Carlos regarda tranquillement de biais les yeux d'Émilie qui se perdait au loins devant lui. Elle parlait comme toujours d'un ton hautain qui ne méritait nul homme de s'en donner en coeur joie de lui être prédestiné. Elle était un joyaux que nul personne ne pouvait s'en approcher, sinon elle serais comme le serpent et vous morderais pour avoir aussez l'affront.

Elle lui suppliait a présent de lui en dire plus sur la jeune asiatique...

-Comment voulez vous que je vous dise quelques chose quand vous vous mettez toujours sur vos garde sur tout, laisser couler Miss Nagase, et vous ne serrez libéré des misère du monde. Comme vous me le demandez, j'étais assie la.

Il lui désigna la place ou il avait quelques instant il était paissiblement assie à concocter un livre à récit fantastique...

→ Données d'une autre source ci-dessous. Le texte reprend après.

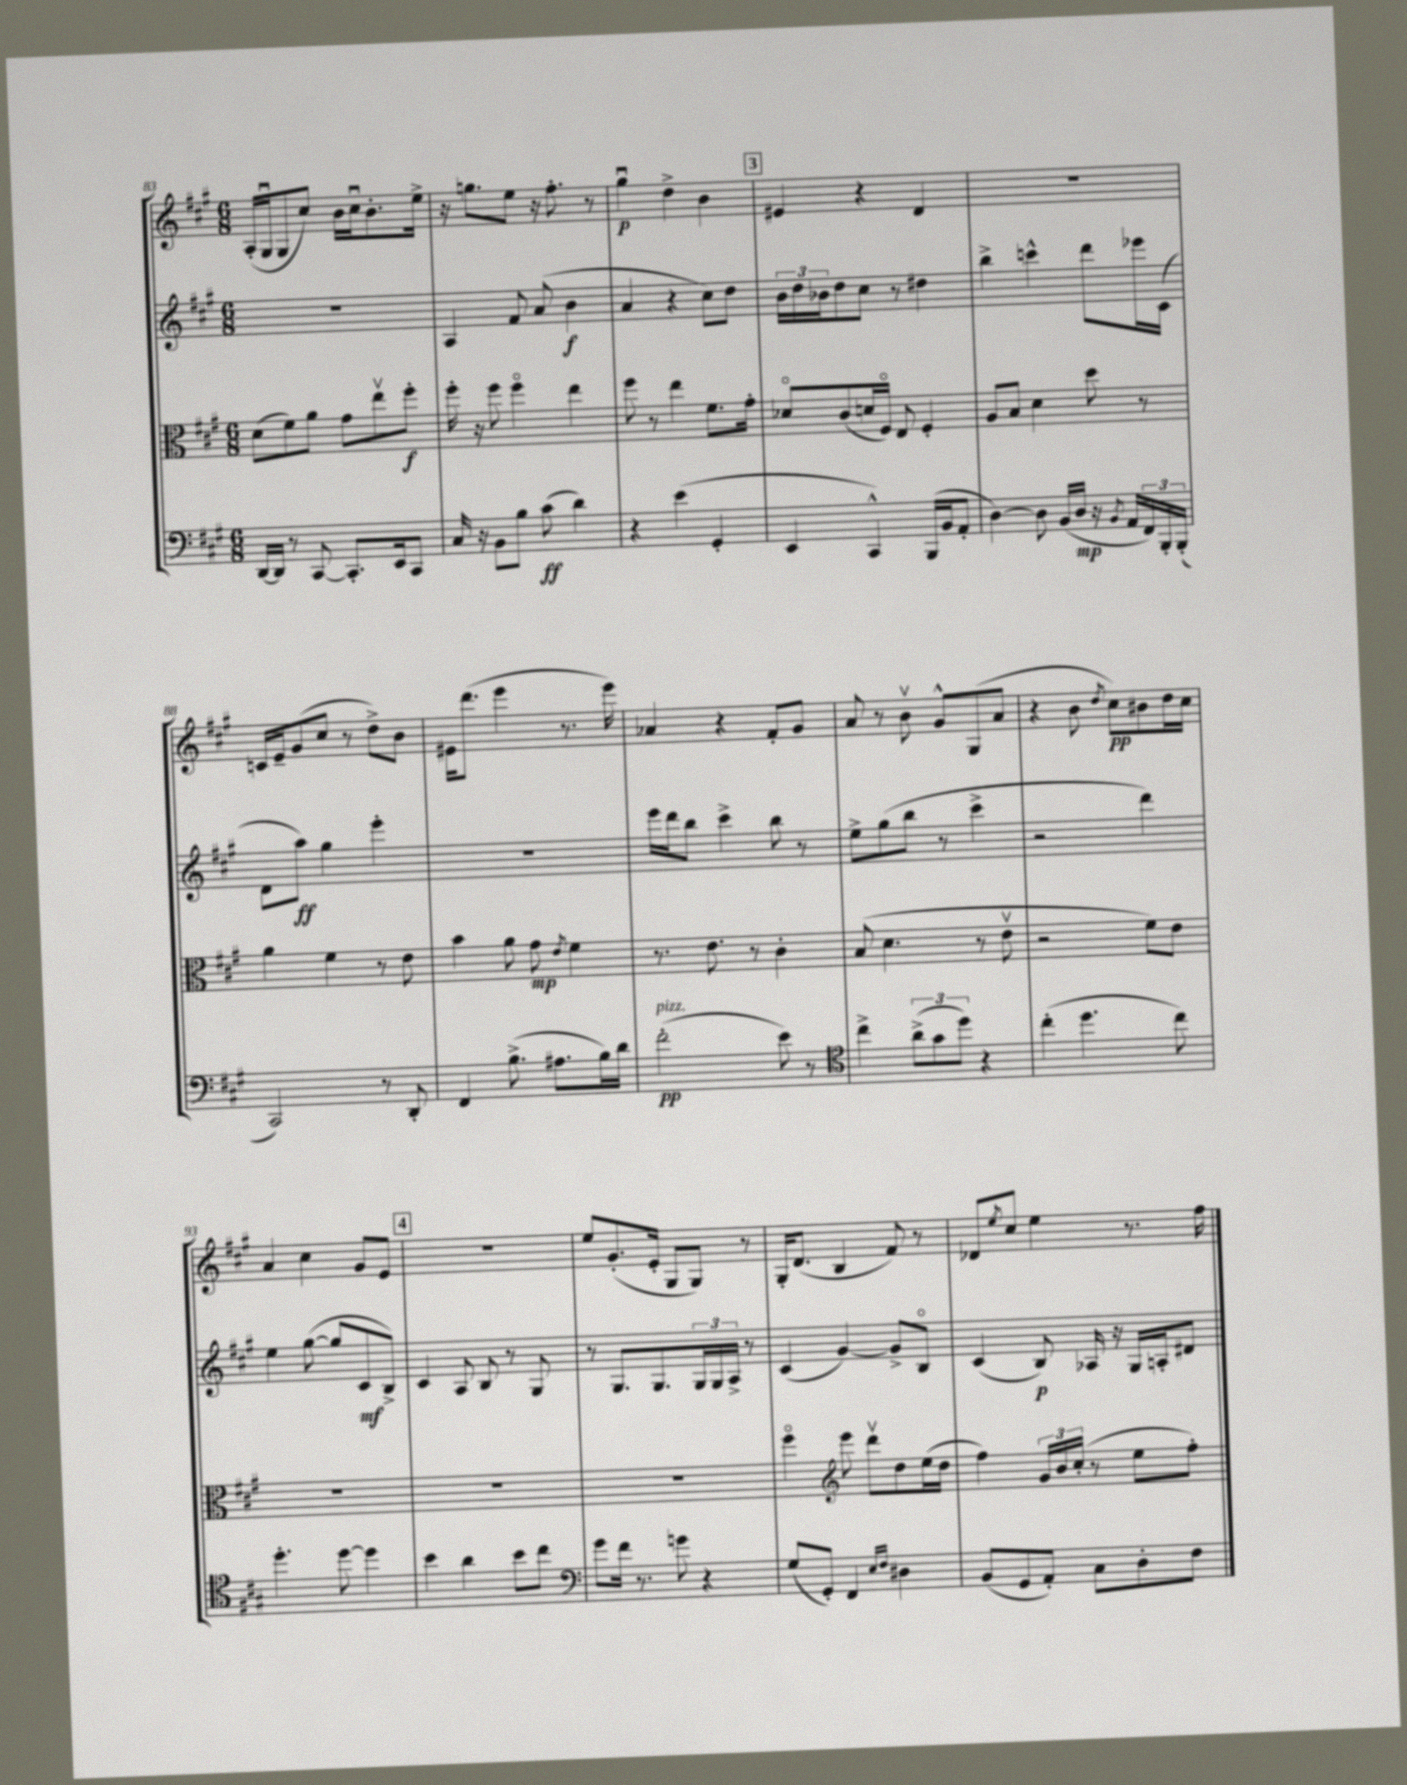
<<
\new StaffGroup <<
\new Staff = "s0" {
    \clef treble \key a \major \numericTimeSignature \time 6/8
    a16-.( gis16\downbow gis8 cis''8) b'16 cis''16\downbow b'8.-. e''16-> |
    r16 g''8. e''8 r16 fis''8.-. r8 |
    gis''4\downbow\p d''4-> b'4 |
    \mark \markup { \box "3" } eis'4 r4 d'4 |
    R2. |
    c'16 e'16-- gis'8( cis''8 r8 d''8->) b'8 |
    eis'16 d'''8.( e'''4 r8. e'''16) |
    aes'4 r4 fis'8-. gis'8 |
    a'8 r8 b'8\upbow gis'8-^ gis8( a'8 |
    r4 b'8 \acciaccatura { d''8 } cis''8\pp) bis'8 d''16 cis''16 |
    a'4 cis''4 gis'8 e'8 |
    \mark \markup { \box "4" } R2. |
    e''8 gis'8.-.( e'16-. gis8 gis8) r8 |
    gis16-. d'8.( b4 fis'8) r8 |
    des'8 \acciaccatura { e''8 } cis''8 e''4 r8. fis''16 \bar "|." |
}
\new Staff = "s1" {
    \clef treble \key a \major \numericTimeSignature \time 6/8
    R2. |
    a4 fis'8 a'8( b'4\f |
    a'4 r4 cis''8) d''8 |
    \mark \markup { \box "3" } \tuplet 3/2 { b'16 d''16 bes'16 } d''8 cis''8 r8 dis''4 |
    b''4-> c'''4-^ d'''8 ees'''16 cis'16( |
    d'8 a''8\ff) gis''4 e'''4-. |
    R2. |
    e'''16 d'''16 b''8 cis'''4-> b''8 r8 |
    e''8-> gis''8( b''8 r8 cis'''4-> |
    r2 d'''4) |
    e''4 gis''8~( gis''8 cis'8\mf b8->) |
    \mark \markup { \box "4" } cis'4 a8 b8 r8 gis8 |
    r8 gis8. gis8. \tuplet 3/2 { gis16 gis16 a16-> } r8 |
    cis'4( gis'4~) gis'8-> b8\flageolet |
    cis'4( b8\p) aes16 r16 gis16 a16-. dis'8 \bar "|." |
}
\new Staff = "s2" {
    \clef alto \key a \major \numericTimeSignature \time 6/8
    d'8( fis'8) a'8 gis'8 e''8\upbow fis''8-.\f |
    fis''16-. r16 fis''8 fis''4\flageolet e''4 |
    fis''8 r8 e''4 fis'8. gis'16-. |
    \mark \markup { \box "3" } des'8\flageolet cis'8( d'16 fis16\flageolet) e8 fis4-. |
    a8 b8 d'4 d''8 r8 |
    a'4 fis'4 r8 e'8 |
    b'4 a'8 gis'8\mp \acciaccatura { e'8 } fis'4 |
    r8. e'8. r8 cis'4-. |
    b8( d'4. r8 e'8\upbow |
    r2 fis'8) e'8 |
    R2. |
    \mark \markup { \box "4" } R2. |
    R2. |
    fis''4\flageolet \clef treble e'''8 d'''8\upbow d''8 e''16( d''16 |
    fis''4) \tuplet 3/2 { gis'16 b'16 cis''16-.( } r8 e''8 fis''8-.) \bar "|." |
}
\new Staff = "s3" {
    \clef bass \key a \major \numericTimeSignature \time 6/8
    d,16~ d,16 r8 cis,8~ cis,8.-. e,16 cis,8 |
    cis16 r16 b,8 b8 cis'8\ff( d'4) |
    r4 e'4( gis,4-. |
    \mark \markup { \box "3" } e,4 cis,4-^) b,,16( b,16 a,8-. |
    d4~) d8 b,16( d16\mp r16 \acciaccatura { b,8 } a,16 \tuplet 3/2 { fis,16) b,,16-. b,,16-.( } |
    cis,2) r8 d,8-. |
    fis,4 b8.->( ais8. b16) d'16 |
    fis'2-.\pp^\markup { \italic "pizz." }( e'8) r8 |
    \clef tenor cis''4-> \tuplet 3/2 { a'8->( gis'8 d''8) } r4 |
    cis''4-.( d''4. cis''8) |
    d''4.-. d''8~ d''4 |
    \mark \markup { \box "4" } b'4 a'4 b'8 cis''8 |
    \clef bass gis'8 fis'16 r8. g'8 r4 |
    gis8( gis,8-.) fis,4 \grace { e16 fis16 } dis4 |
    b,8( gis,8 a,8-.) cis8 d8-. fis8 \bar "|." |
}
>>
>>
\layout { \context { \Score currentBarNumber = #83 } }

-Elle est arrivé comme vous, a l'improviste et en me parlant sur un ton hautain, ne rougissez pas, vous le savez que vous êtes faite comme cela. Sans crier garde elle m'interpela de sa voix crystalline en me demandant mon nom, vous savez très bien que les bonnes manière et moi ne font qu'un, alors je me suis plutôt bien entreprit de lui assigner mon nom, Diliomy, bien sur si elle est ardu elle sauras trouver le reste. Et la jeune femme, car elle a un visage moins surcroit à la vieillesse que vous, ma dit son nom, Peut-être le connaissez vous, Carolina Diaz, elle habite près d'ici et veut bien que je vienne la visité. Certe elle est plus humaniste que vous...

Pour accentuer leur discution, Émilie lui demanda ou était les parc de central park, et Carlos en souleva un surcil bien contrarié de voir que sa chère amie n'était nullement parfaite.

-Madamme, vous êtes dans les park de Milinois, vous êtes complètement à l'opposée de votre destination, si vous accepté je vous y reconduit, ma voiture n'est pas très loin par là... Cela vous plairais?